This page is to be used as a guide when using the International Day of People with Disability (IDPwD) logo to design or produce products for IDPwD activities or celebrations.
Unless otherwise noted all material presented on this page is provided under a Creative Commons Attribution 3.0 Australia licence.
The details of the relevant licence conditions are available on the Creative Commons website as is the full legal code for the CC BY 3.0 AU licence.
The Department of Social Services (DSS) requests that the use of the IDPwD logo is consistent with the aims and messages of IDPwD and that it helps raise awareness of IDPwD.
In October 1992 the United Nations General Assembly passed a resolution declaring that 3 December each year will be the International Day of Disabled Persons.

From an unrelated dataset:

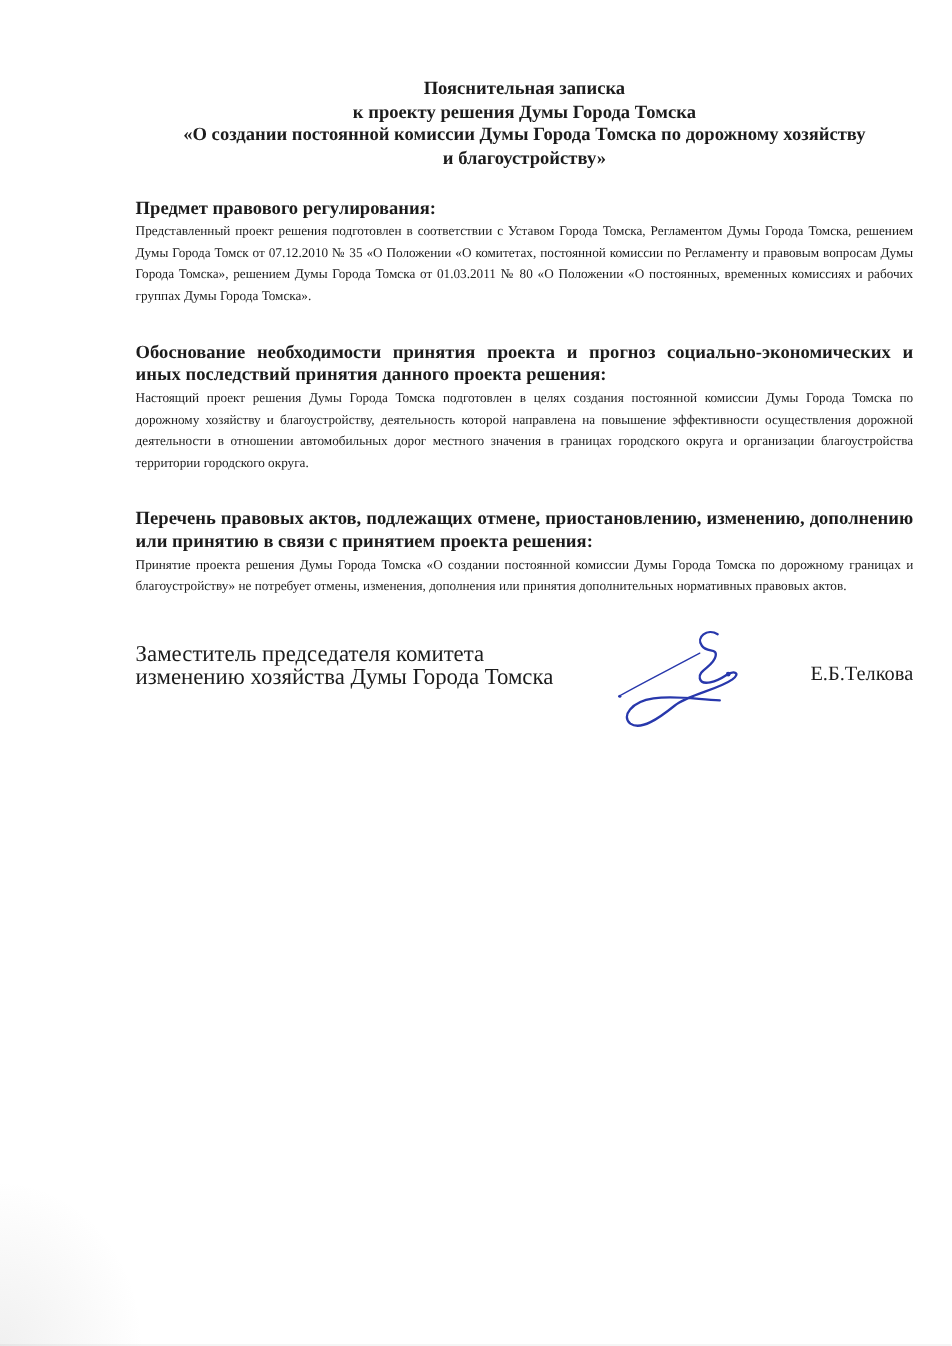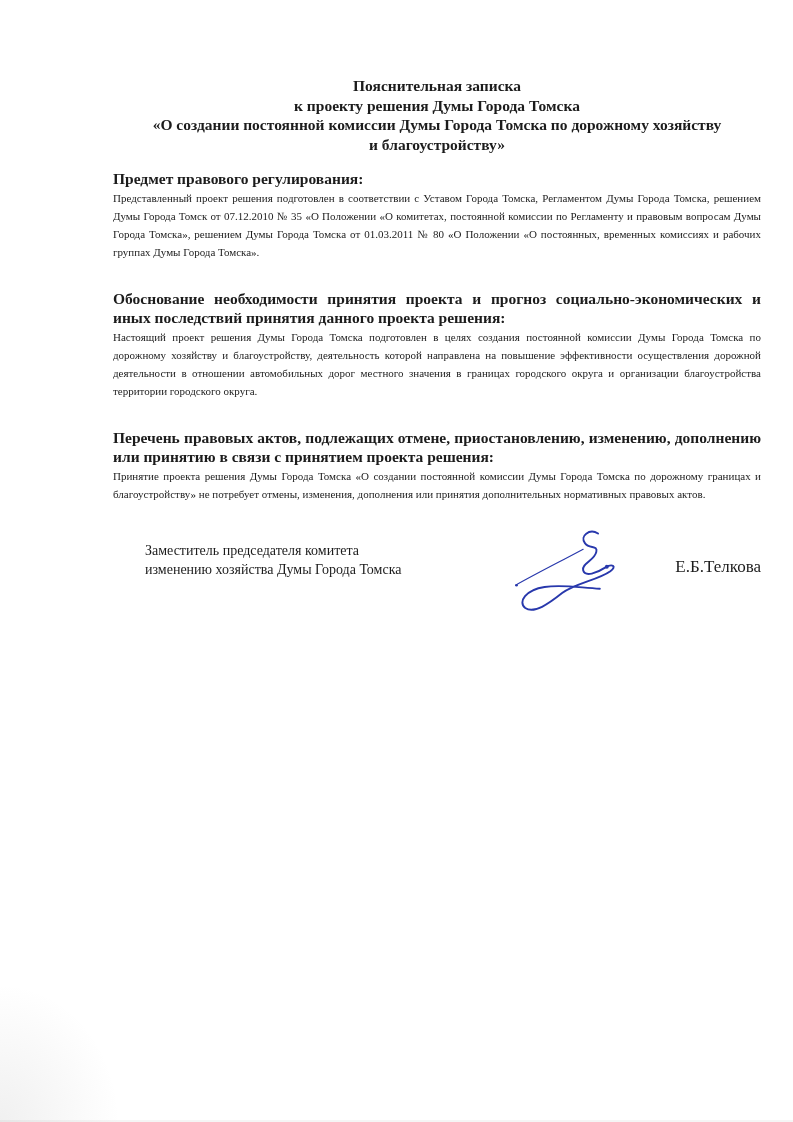"Пояснительная записка" .content { top: 16px -> 4px }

The event was renamed International Day of People with Disability (IDPwD) in 1997 by Australian community representatives to place a greater emphasis on the abilities and achievements of people living with disability. Individuals and organisations throughout the country are being encouraged to celebrate the day.
IDPwD is unique among community awareness days, as it unites disability organisations, businesses, federal, state and local governments and the community. The day is a collaborative effort to celebrate and acknowledge the experience and expertise of people with disability.

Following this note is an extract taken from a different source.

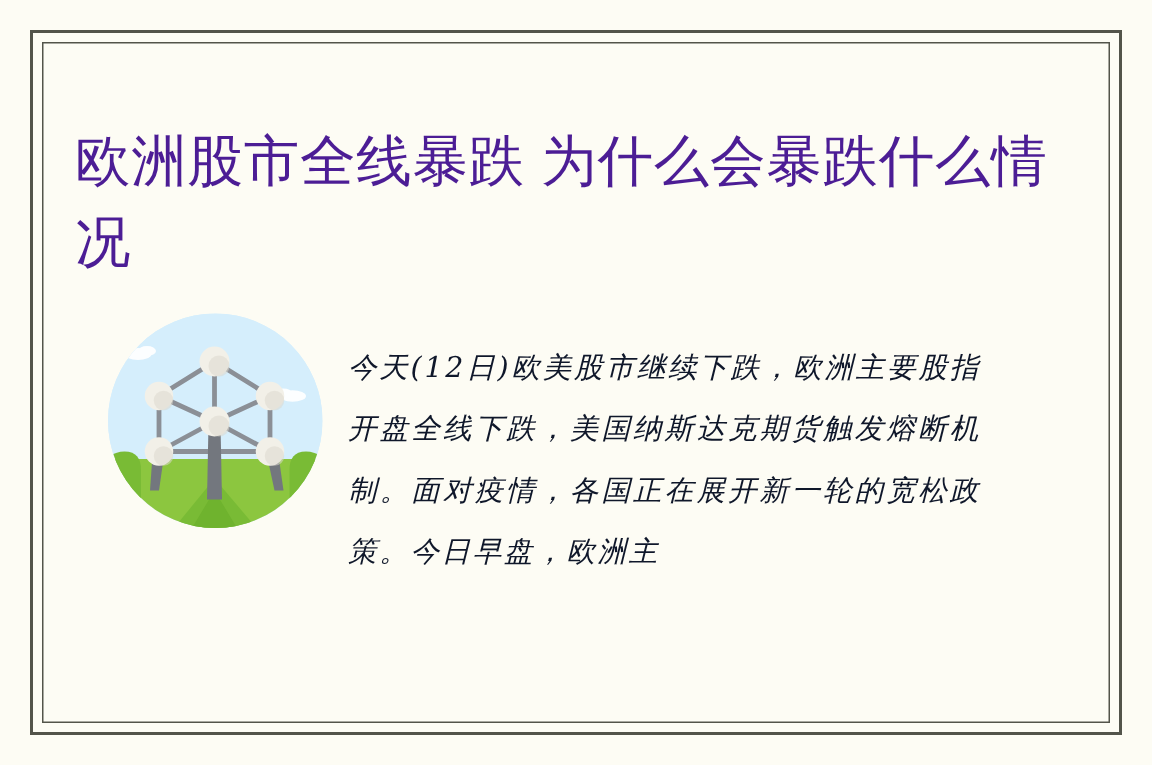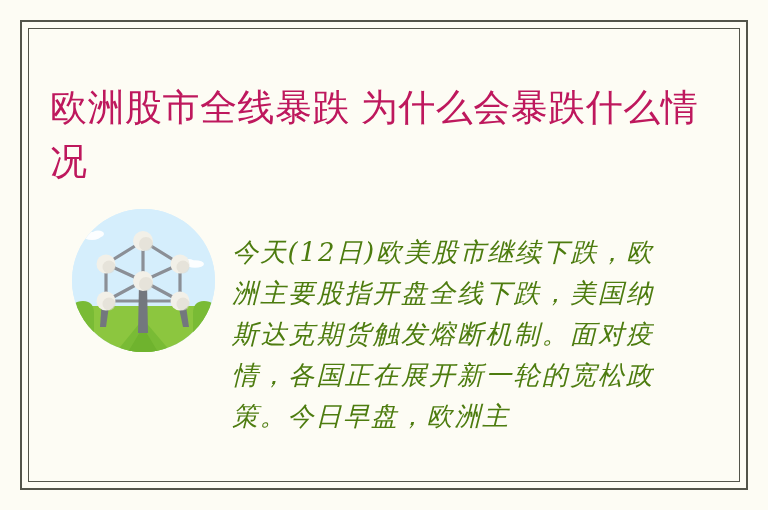"欧洲股市全线暴跌 为什么会暴跌什么情况" #headline { color: #be185d -> #4c1d95 }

IDPwD is an opportunity to: celebrate the contributions people with disability make every day to their communities; make a positive contribution to the lives of 4 million of Australians with disability.
IDPwD celebrations also incorporate the National Disability Awards. The Awards recognise individuals and organisations whose contributions improve the lives of people with disability.
All organisations using the International Day of People with Disability branding are requested to consider accessibility for their audience. Below are several considerations of accessible design that are recommended for promotion of International Day of People with Disability.
There must be enough contrast between foreground and background colours. The dark blue text against a white background and white text on a dark blue background are the most accessible.
Other accessibility considerations
Below are some further things to consider when designing products and publications for International Day of People with Disability:
- do not place text over graphics
- when using photographs to explain concepts, they must be clear and uncluttered. Visual ‘clutter’ can confuse the main message
- a minimum font size of 12 point should be used, however, if producing a large font publication, a minimum font size of 18 point should be used
- cartoon style drawings are not acceptable unless they have been developed by a pictorial or easy English expert
- alternative text descriptions must accompany all graphs, tables and images
- ensure all correct style/heading structure is used when developing a document.
International Day of People with Disability promotes awareness and inclusiveness of people with disability. The below pointers are provided to help you in using inclusive language:
- avoid collective terms, stereotypes and labels like ‘the disabled’ and ‘the blind’
- put the person first, not their disability. For example, use ‘person with disability’ not ‘disabled person’
- avoid words and phrases that are negative or demeaning, such as ‘wheelchair bound’ and ‘suffering from’
- avoid phrases such as ‘disabled parking’ and ‘disabled toilet’, as this implies that the car park or toilet is ‘disabled’. Instead, use the phrases ‘accessible parking’ and ‘accessible toilet’
- use the phrase ‘people without disability’ rather than ‘able-bodied people’ or ‘normal people’, as the suggested phrase promotes inclusion.